Your assignment: Reproduce the listing word for word, starting at the line containing "Telegram: EuroCT_bot" and continuing through its final line, leaving the pictures out.

[[ Information shown open ]]

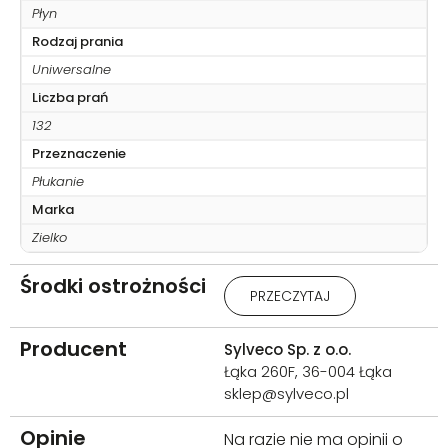
Płyn
Rodzaj prania
Uniwersalne
Liczba prań
132
Przeznaczenie
Płukanie
Marka
Zielko
Środki ostrożności
Uwaga: Stosować rękawice
PRZECZYTAJ
ochronne / odzież ochronną /
ochronę oczu / ochronę
twarzy. W PRZYPADKU KONTAKTU
Producent
Sylveco Sp. z o.o.
ZE SKÓRĄ: Umyć dużą ilością
Łąka 260F, 36-004 Łąka
wody. W PRZYPADKU DOSTANIA
sklep@sylveco.pl
SIĘ DO OCZU: Ostrożnie płukać
wodą przez kilka minut. Wyjąć
Opinie
soczewki kontaktowe, jeżeli
Na razie nie ma opinii o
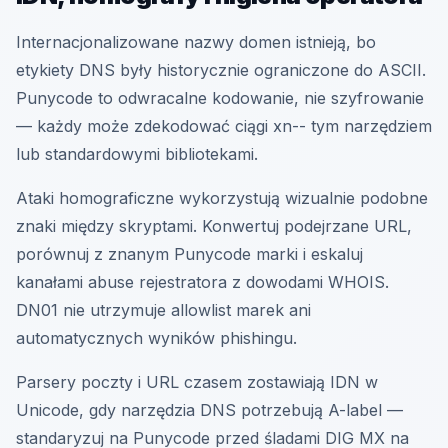
Internacjonalizowane nazwy domen istnieją, bo
etykiety DNS były historycznie ograniczone do ASCII.
Punycode to odwracalne kodowanie, nie szyfrowanie
— każdy może zdekodować ciągi xn-- tym narzędziem
lub standardowymi bibliotekami.
Ataki homograficzne wykorzystują wizualnie podobne
znaki między skryptami. Konwertuj podejrzane URL,
porównuj z znanym Punycode marki i eskaluj
kanałami abuse rejestratora z dowodami WHOIS.
DN01 nie utrzymuje allowlist marek ani
automatycznych wyników phishingu.
Parsery poczty i URL czasem zostawiają IDN w
Unicode, gdy narzędzia DNS potrzebują A-label —
standaryzuj na Punycode przed śladami DIG MX na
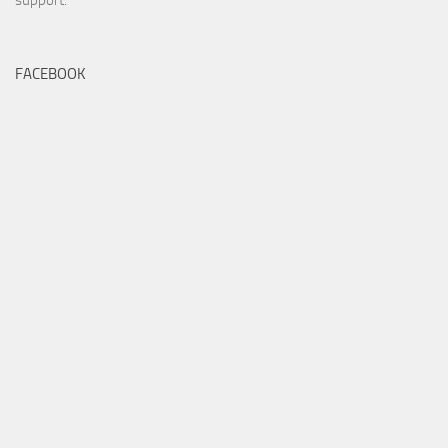
support
.
FACEBOOK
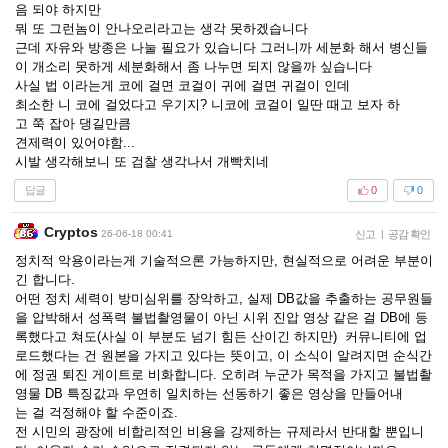
음 되야 하지만
뭐 또 그런놈이 안나오리라고는 생각 못하겠습니다
근데 자유와 방종은 나눌 필요가 있습니다 그러니까 세분화 해서 병신들
이 개소리 못하게 세분화해서 좀 나누면 되지 않을까 싶습니다
사실 법 이라는게 코에 걸면 코걸이 귀에 걸면 귀걸이 인데
최소한 니 코에 걸었다고 우기지? 니코에 코걸이 일딴 때고 보자 하
고 쭉 잡아 댕길만큼
견제력이 있어야함...
시발 생각해보니 또 검찰 생각나서 개빡치네
답글
0
0
Cryptos
26-06-18 00:41
신고
|
공감 확인
정치적 악용이라는게 기술적으론 가능하지만, 현실적으로 어려운 부분이
긴 합니다.
어떤 정치 세력이 방미심위를 장악하고, 실제 DB값을 추출하는 공무원들
을 압박해서 성폭력 불법촬영물이 아닌 시위 진압 영상 같은 걸 DB에 등
록했다고 쳐도(사실 이 부분도 넘기 힘든 산이긴 하지만) 커뮤니티에 업
로드했다는 건 원본을 가지고 있다는 뜻이고, 이 소식이 알려지면 순식간
에 정권 퇴진 게이트로 비화합니다. 오히려 누군가 목적을 가지고 불법촬
영물 DB 특징값과 우연히 일치하는 선동하기 좋은 영상을 만들어내
는 걸 걱정해야 할 수준이죠.
전 시민의 광장에 비합리적인 비용을 강제하는 규제라서 반대할 뿐입니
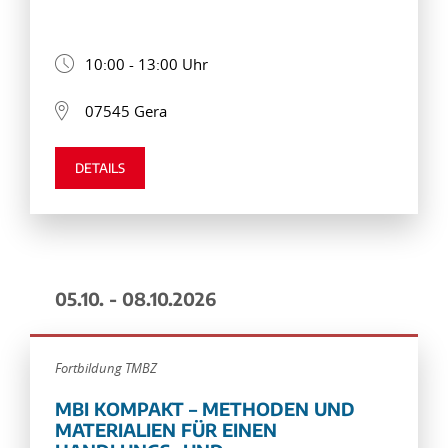
10:00 - 13:00 Uhr
07545 Gera
DETAILS
05.10. - 08.10.2026
Fortbildung TMBZ
MBI KOMPAKT – METHODEN UND
MATERIALIEN FÜR EINEN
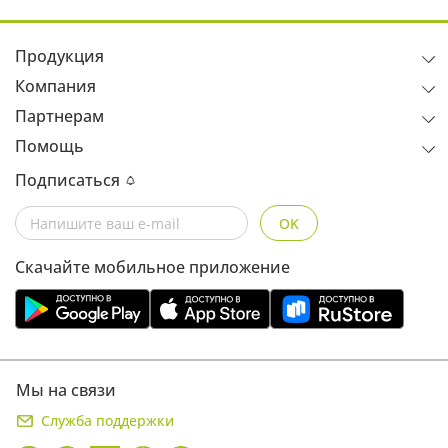
Продукция
Компания
Партнерам
Помощь
Подписаться
OK
Скачайте мобильное приложение
Мы на связи
Служба поддержки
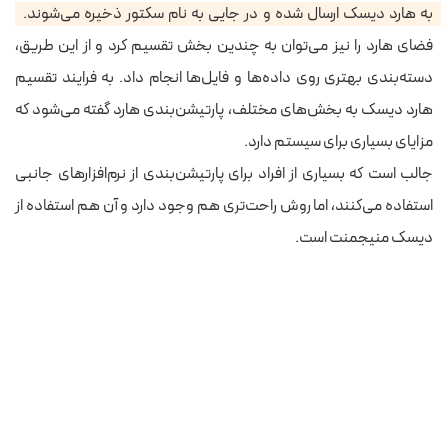
به هارد دیسک ارسال شده و در جایی به نام سکتور ذخیره می‌شوند.
فضای هارد را نیز می‌توان به چندین بخش تقسیم کرد و از این طریق،
دسته‌بندی بهتری روی داده‌ها و فایل‌ها انجام داد. به فرایند تقسیم
هارد دیسک به بخش‌های مختلف، پارتیشن‌بندی هارد گفته می‌شود که
مزایای بسیاری برای سیستم دارد.
جالب است که بسیاری از افراد برای پارتیشن‌بندی از نرم‌افزارهای جانبی
استفاده می‌کنند، اما روش‌ راحت‌تری هم وجود دارد
و آن هم استفاده از
دیسک منیجمنت است.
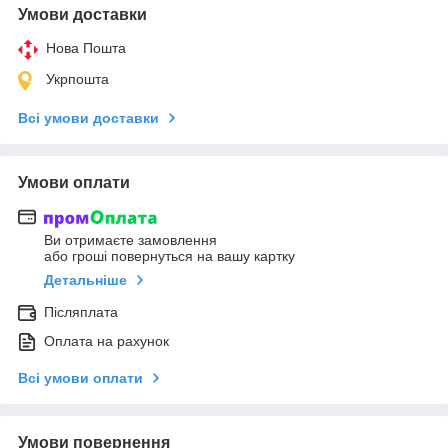
Умови доставки
Нова Пошта
Укрпошта
Всі умови доставки
Умови оплати
Ви отримаєте замовлення
або гроші повернуться на вашу картку
Детальніше
Післяплата
Оплата на рахунок
Всі умови оплати
Умови повернення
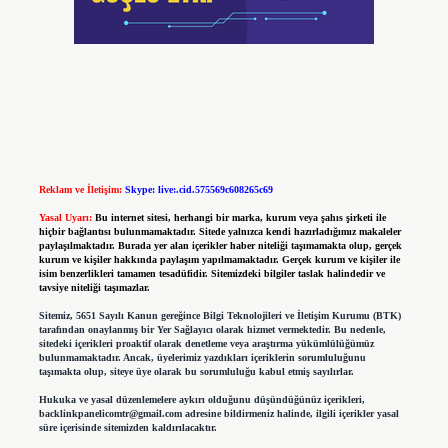
Reklam ve İletişim:
Skype: live:.cid.575569c608265c69
Yasal Uyarı:
Bu internet sitesi, herhangi bir marka, kurum veya şahıs şirketi ile
hiçbir bağlantısı bulunmamaktadır. Sitede yalnızca kendi hazırladığımız makaleler
paylaşılmaktadır. Burada yer alan içerikler haber niteliği taşımamakta olup, gerçek
kurum ve kişiler hakkında paylaşım yapılmamaktadır. Gerçek kurum ve kişiler ile
isim benzerlikleri tamamen tesadüfidir. Sitemizdeki bilgiler taslak halindedir ve
tavsiye niteliği taşımazlar.
Sitemiz, 5651 Sayılı Kanun gereğince Bilgi Teknolojileri ve İletişim Kurumu (BTK)
tarafından onaylanmış bir Yer Sağlayıcı olarak hizmet vermektedir. Bu nedenle,
sitedeki içerikleri proaktif olarak denetleme veya araştırma yükümlülüğümüz
bulunmamaktadır. Ancak, üyelerimiz yazdıkları içeriklerin sorumluluğunu
taşımakta olup, siteye üye olarak bu sorumluluğu kabul etmiş sayılırlar.
Hukuka ve yasal düzenlemelere aykırı olduğunu düşündüğünüz içerikleri,
backlinkpanelicomtr@gmail.com
adresine bildirmeniz halinde, ilgili içerikler yasal
süre içerisinde sitemizden kaldırılacaktır.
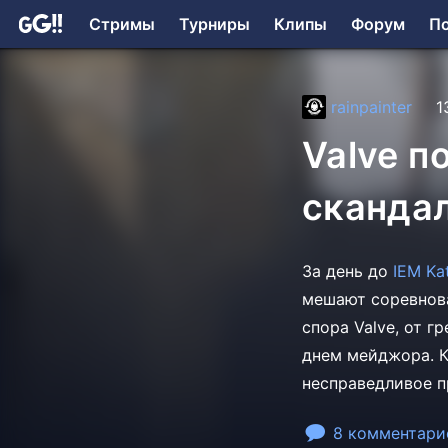
Стримы
Турниры
Клипы
Форум
П
rainpainter
1
Valve п
скандал
За день до
IEM Ka
мешают соревнова
спора Valve, от 
днем мейджора. К
несправедливое 
8 комментари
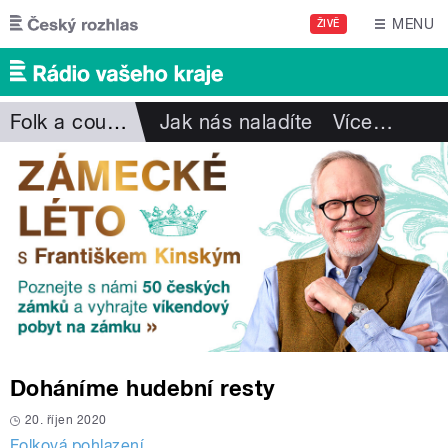
Přejít k hlavnímu obsahu
MENU
ŽIVĚ
Folk a country
Jak nás naladíte
Více
…
Doháníme hudební resty
20. říjen 2020
Folková pohlazení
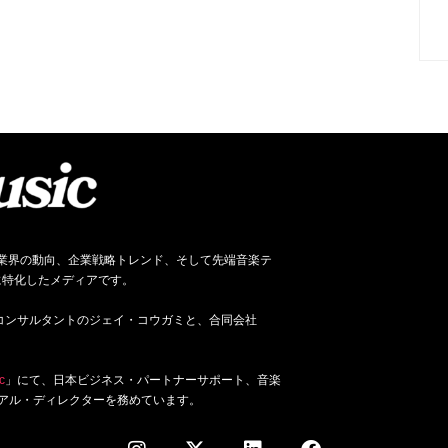
ネス、音楽業界の動向、企業戦略トレンド、そして先端音楽テ
に特化したメディアです。
ジネス・コンサルタントのジェイ・コウガミと、合同会社
c
」にて、日本ビジネス・パートナーサポート、音楽
アル・ディレクターを務めています。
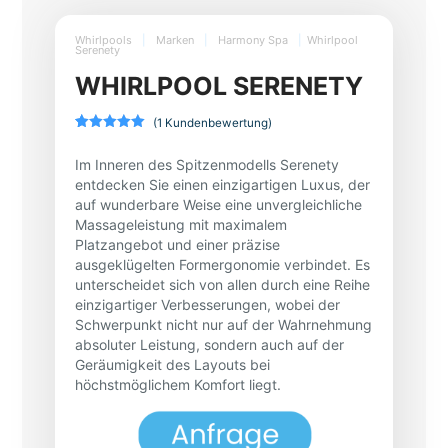
Whirlpools
|
Marken
|
Harmony Spa
|
Whirlpool
Serenety
WHIRLPOOL SERENETY
(
1
Kundenbewertung)
Bewertet
1
mit
5.00
Im Inneren des Spitzenmodells Serenety
von 5,
basierend
entdecken Sie einen einzigartigen Luxus, der
auf
auf wunderbare Weise eine unvergleichliche
Kundenbewertung
Massageleistung mit maximalem
Platzangebot und einer präzise
ausgeklügelten Formergonomie verbindet. Es
unterscheidet sich von allen durch eine Reihe
einzigartiger Verbesserungen, wobei der
Schwerpunkt nicht nur auf der Wahrnehmung
absoluter Leistung, sondern auch auf der
Geräumigkeit des Layouts bei
höchstmöglichem Komfort liegt.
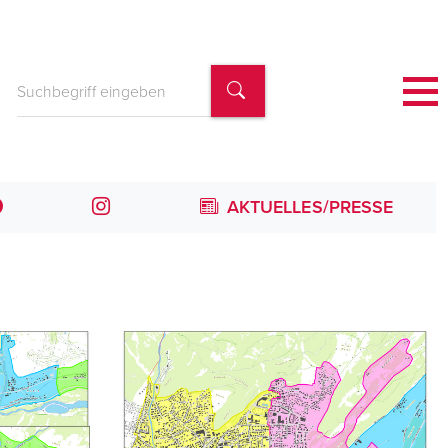
AKTUELLES/PRESSE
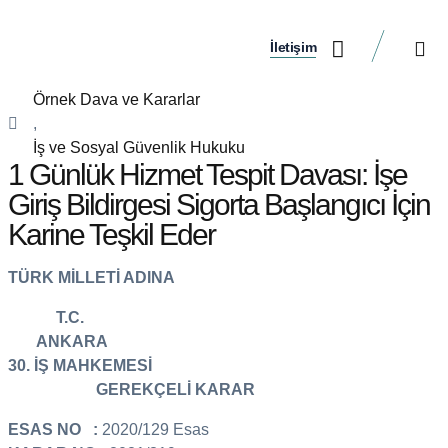
İletişim
Çalışma Alanlar
Hukuki Gün
Örnek Dava ve Kararlar
,
İş ve Sosyal Güvenlik Hukuku
1 Günlük Hizmet Tespit Davası: İşe
Giriş Bildirgesi Sigorta Başlangıcı İçin
Karine Teşkil Eder
TÜRK MİLLETİ ADINA
T.C.
ANKARA
30. İŞ MAHKEMESİ
GEREKÇELİ KARAR
ESAS NO :
2020/129 Esas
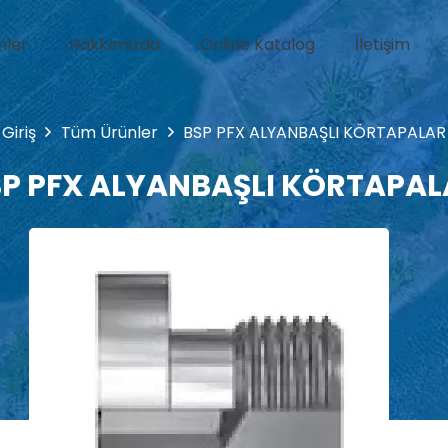
nler
Hakkımızda
Online Katalog
İletişim
arı
Silindir Ekipmanları Grubu
Kriko Grubu
Vana-El Pompası Grubu
Giriş
Tüm Ürünler
BSP PFX ALYANBAŞLI KÖRTAPALAR
P PFX ALYANBAŞLI KÖRTAPA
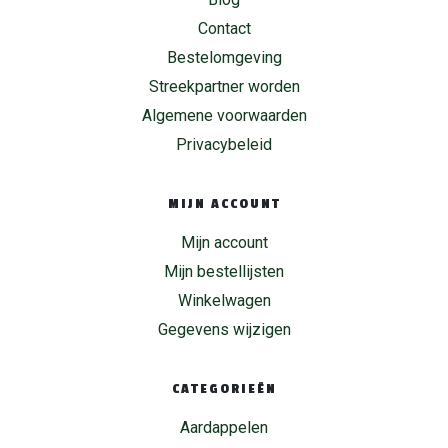
Contact
Bestelomgeving
Streekpartner worden
Algemene voorwaarden
Privacybeleid
MIJN ACCOUNT
Mijn account
Mijn bestellijsten
Winkelwagen
Gegevens wijzigen
CATEGORIEËN
Aardappelen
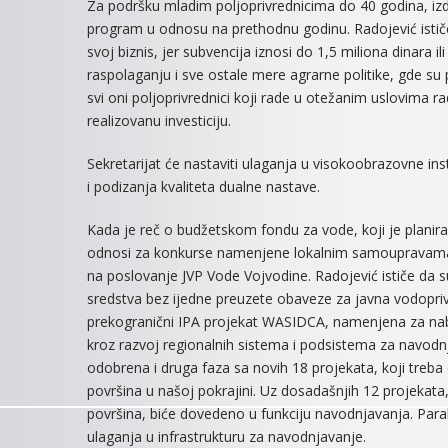
Za podršku mladim poljoprivrednicima do 40 godina, izd
program u odnosu na prethodnu godinu. Radojević istič
svoj biznis, jer subvencija iznosi do 1,5 miliona dinara i
raspolaganju i sve ostale mere agrarne politike, gde su 
svi oni poljoprivrednici koji rade u otežanim uslovima 
realizovanu investiciju.
Sekretarijat će nastaviti ulaganja u visokoobrazovne ins
i podizanja kvaliteta dualne nastave.
Kada je reč o budžetskom fondu za vode, koji je planira
odnosi za konkurse namenjene lokalnim samoupravama z
na poslovanje JVP Vode Vojvodine. Radojević ističe da 
sredstva bez ijedne preuzete obaveze za javna vodopri
prekogranični IPA projekat WASIDCA, namenjena za nab
kroz razvoj regionalnih sistema i podsistema za navodnj
odobrena i druga faza sa novih 18 projekata, koji tre
površina u našoj pokrajini. Uz dosadašnjih 12 projekata
površina, biće dovedeno u funkciju navodnjavanja. Parale
ulaganja u infrastrukturu za navodnjavanje.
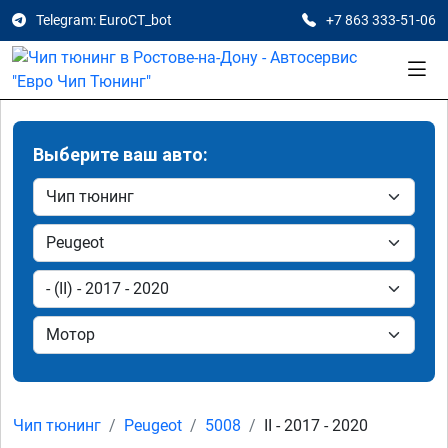
Telegram: EuroCT_bot
+7 863 333-51-06
Выберите ваш авто:
Чип тюнинг
Peugeot
5008
II - 2017 - 2020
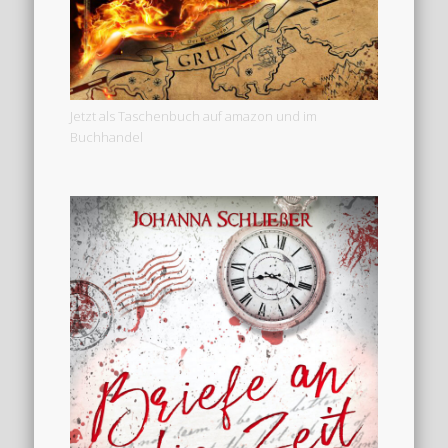
Jetzt als Taschenbuch auf amazon und im
Buchhandel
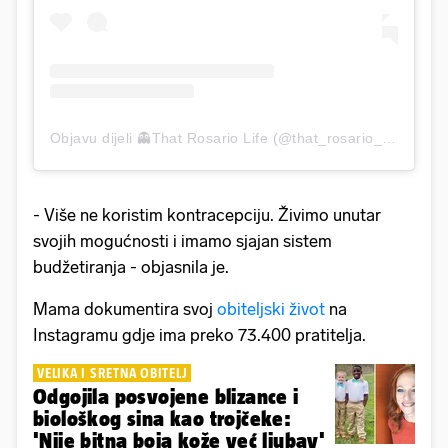
Objavu dijeli 👻That Rosario Life (@that_rosario_life)
- Više ne koristim kontracepciju. Živimo unutar
svojih mogućnosti i imamo sjajan sistem
budžetiranja - objasnila je.
Mama dokumentira svoj
obiteljski život
na
Instagramu gdje ima preko 73.400 pratitelja.
VELIKA I SRETNA OBITELJ
Odgojila posvojene blizance i
biološkog sina kao trojčeke:
'Nije bitna boja kože već ljubav'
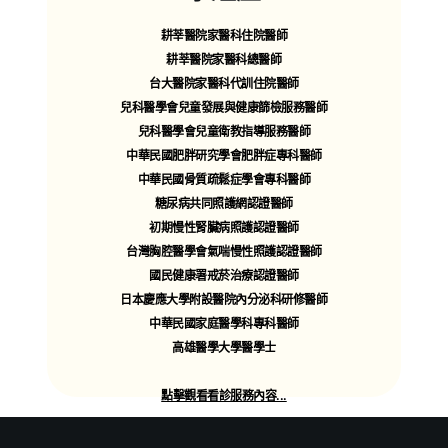
國健署戒煙治療服務
成人急性病
耕莘醫院家醫科住院醫師
耳鼻喉疾病/腸胃炎/泌尿道感染/頭痛/酸痛等
耕莘醫院家醫科總醫師
成人過敏性疾病
台大醫院家醫科代訓住院醫師
過敏性鼻炎/氣喘/異位性皮膚炎
兒科醫學會兒童發展與健康篩檢服務醫師
成人一般皮膚病
兒科醫學會兒童衛教指導服務醫師
青春痘/頭皮屑/脂漏性皮膚炎
中華民國肥胖研究學會肥胖症專科醫師
汗斑/香港腳/體癬/足癬/灰指甲
中華民國骨質疏鬆症學會專科醫師
蜂窩性組織炎/皮膚乾癢
蕁麻疹/帶狀疱疹/唇疱疹等
糖尿病共同照護網認證醫師
成人一般外傷處理
初期慢性腎臟病照護認證醫師
傷口換藥/動物咬傷/燙傷處理
台灣胸腔醫學會氣喘慢性照護認證醫師
成人慢性疾病
國民健康署戒菸治療認證醫師
高血壓/糖尿病/高血脂/痛風
日本慶應大學附設醫院內分泌科研修醫師
攝護腺肥大/貧血/睡眠障礙/焦慮
中華民國家庭醫學科專科醫師
便秘/痔瘡/胃食道逆流等
高雄醫學大學醫學士
點擊觀看看診服務內容...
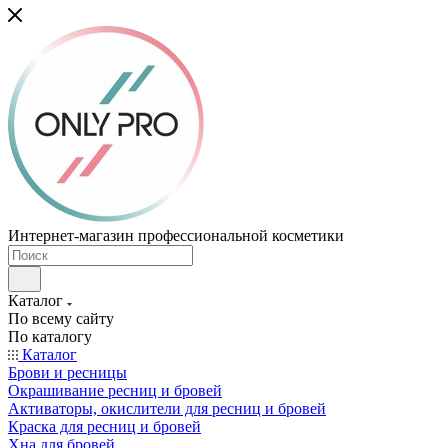
Интернет-магазин профессиональной косметики
Каталог
По всему сайту
По каталогу
Каталог
Брови и ресницы
Окрашивание ресниц и бровей
Активаторы, окислители для ресниц и бровей
Краска для ресниц и бровей
Хна для бровей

[[ Information shown closed ]]

Answer to the problem:
Telegram: EuroCT_bot
+7 863 333-51-06
Выберите ваш авто:
Чип тюнинг
Peugeot
5008
II - 2017 - 2020
Jetzt als Taschenbuch auf amazon und im
Buchhandel
Objavu dijeli 👻That Rosario Life (@that_rosario_life)
- Više ne koristim kontracepciju. Živimo unutar
svojih mogućnosti i imamo sjajan sistem
budžetiranja - objasnila je.
Mama dokumentira svoj
obiteljski život
na
Instagramu gdje ima preko 73.400 pratitelja.
VELIKA I SRETNA OBITELJ
Odgojila posvojene blizance i
biološkog sina kao trojčeke:
'Nije bitna boja kože već ljubav'
國健署戒煙治療服務
成人急性病
耕莘醫院家醫科住院醫師
耳鼻喉疾病/腸胃炎/泌尿道感染/頭痛/酸痛等
耕莘醫院家醫科總醫師
成人過敏性疾病
台大醫院家醫科代訓住院醫師
過敏性鼻炎/氣喘/異位性皮膚炎
兒科醫學會兒童發展與健康篩檢服務醫師
成人一般皮膚病
兒科醫學會兒童衛教指導服務醫師
青春痘/頭皮屑/脂漏性皮膚炎
中華民國肥胖研究學會肥胖症專科醫師
汗斑/香港腳/體癬/足癬/灰指甲
中華民國骨質疏鬆症學會專科醫師
蜂窩性組織炎/皮膚乾癢
蕁麻疹/帶狀疱疹/唇疱疹等
糖尿病共同照護網認證醫師
成人一般外傷處理
初期慢性腎臟病照護認證醫師
傷口換藥/動物咬傷/燙傷處理
台灣胸腔醫學會氣喘慢性照護認證醫師
成人慢性疾病
國民健康署戒菸治療認證醫師
高血壓/糖尿病/高血脂/痛風
日本慶應大學附設醫院內分泌科研修醫師
攝護腺肥大/貧血/睡眠障礙/焦慮
中華民國家庭醫學科專科醫師
便秘/痔瘡/胃食道逆流等
高雄醫學大學醫學士
點擊觀看看診服務內容...
Интернет-магазин профессиональной косметики
Каталог
По всему сайту
По каталогу
Каталог
Брови и ресницы
Окрашивание ресниц и бровей
Активаторы, окислители для ресниц и бровей
Краска для ресниц и бровей
Хна для бровей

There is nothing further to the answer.